Where last year's Piranha embraced it's completely ludicrous farce of aquatic mayhem, while also taking full advantage of their R rating and 3D capabilities, Shark Night foolishly takes a different route. This film does the opposite by dropping to a PG 14 rating, thus loosing such popular horror film staples as the gruesome death sequences and the unnecessary (but always appreciated) moments of female nudity. As well as lowering the film's rating with it's tamer approach (most likely to attract that younger demo) Shark Night makes you regret spending those extra 3-4 bucks for the unutilized 3D experience.
So what is the premise for Shark Night if you actually are still interested in seeing this movie after reading my rousing endorsement from the paragraphs above? Well, the movie centres around a group of good looking college kids who take off for the weekend to one of their fellow classmates lake house in the Louisiana Gulf. The lake house is conveniently located on a secluded island with zero cell reception. That wouldn't normally be a problem for any other group of college kids who just want to have a party on the lake, except for the fact that this particular lake is teeming with sharks. When the eventual attacks began on the film's beer guzzling academics they began to question how sharks could get into a lake. Their suspicions are later justified when they discover some of the local's sinister plot to kill their weekend buzz.
Granted Shark Night's premise is no more realistic than last year's prehistoric piranhas being awoken to put their swimmers on the underwater menu, but as farfetched as Piranha was it still had an ounce of believability to it. As the plot for Shark Night unfolds it reminded me of a child being caught in a lie while telling a story. They just keep adding lie upon lie, to the point where both people and themselves start to believe their own story. The film starts with the idea that a shark could be in lake water. Then they say by the way 'it's a salt water lake' and its not just one shark but there are dozens. To make things even more ridiculous these sharks are somehow shipped in for this salt water lake by the financially destitute hick locals. Who by the way have watched Austin Powers one too many times (minus the laser beams) because they have also somehow managed to strap a receiver and camera to each of these untameable man-eating mammals. I get that it is only just a movie and certain amount of plot holes are to be expected in a film of this nature but come on, killer lake sharks for realistic snuff YouTube videos? Really?

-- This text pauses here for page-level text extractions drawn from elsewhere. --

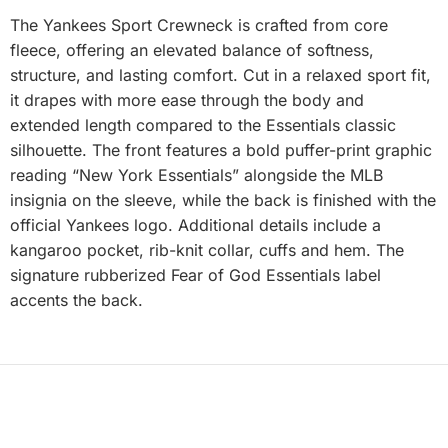
The Yankees Sport Crewneck is crafted from core
fleece, offering an elevated balance of softness,
structure, and lasting comfort. Cut in a relaxed sport fit,
it drapes with more ease through the body and
extended length compared to the Essentials classic
silhouette. The front features a bold puffer-print graphic
reading “New York Essentials” alongside the MLB
insignia on the sleeve, while the back is finished with the
official Yankees logo. Additional details include a
kangaroo pocket, rib-knit collar, cuffs and hem. The
signature rubberized Fear of God Essentials label
accents the back.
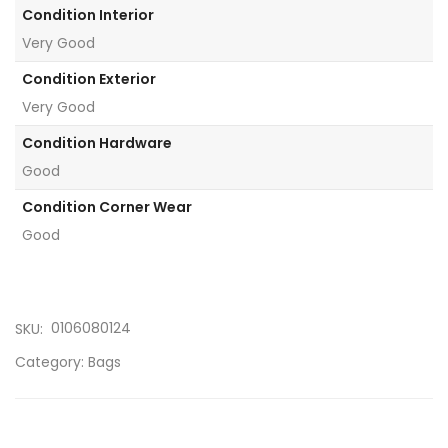
Condition Interior
Very Good
Condition Exterior
Very Good
Condition Hardware
Good
Condition Corner Wear
Good
0106080124
SKU:
Category:
Bags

The film never seemed to drag on time wise, but it did lack in the usual happy-go-lucky introduction for a movie's cast where you knew only a handful of the characters would survive. Its not like I was expecting any kind of character development from a film titled 'Shark Night' but from an audience member's perspective you want to either root for someone to survive till the end, while at the same time celebrate when those more unlikable characters perish. As an alternative I found myself not caring if any of the characters make it out alive just as long as the dog in the film didn't get eaten. Usually this problem is most easily solved for female characters that show a little skin on screen and immediately have all the male viewers pulling for their survival. Hey, I didn't make the rules ladies that's just how it goes. But, alas again no R-rating here.

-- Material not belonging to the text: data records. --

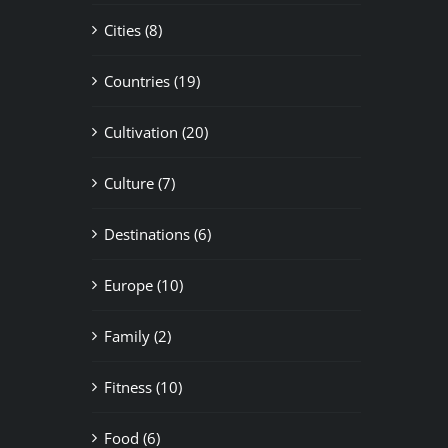
Cities (8)
Countries (19)
Cultivation (20)
Culture (7)
Destinations (6)
Europe (10)
Family (2)
Fitness (10)
Food (6)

If Shark Night even attempted to poke fun at itself I could take this Swiss cheese a plot and enjoy it for what it is, a popcorn flick with cheap thrills and crappy effects. Instead I found more enjoyment from eating my said overpriced popcorn then watching this group of young and up incoming (arguably) actors get chewed to their onscreen deaths; in some unimagined death sequences I might add. Save your money on this flick and who knows maybe The Help will be number one in the box offices for a fourth straight week.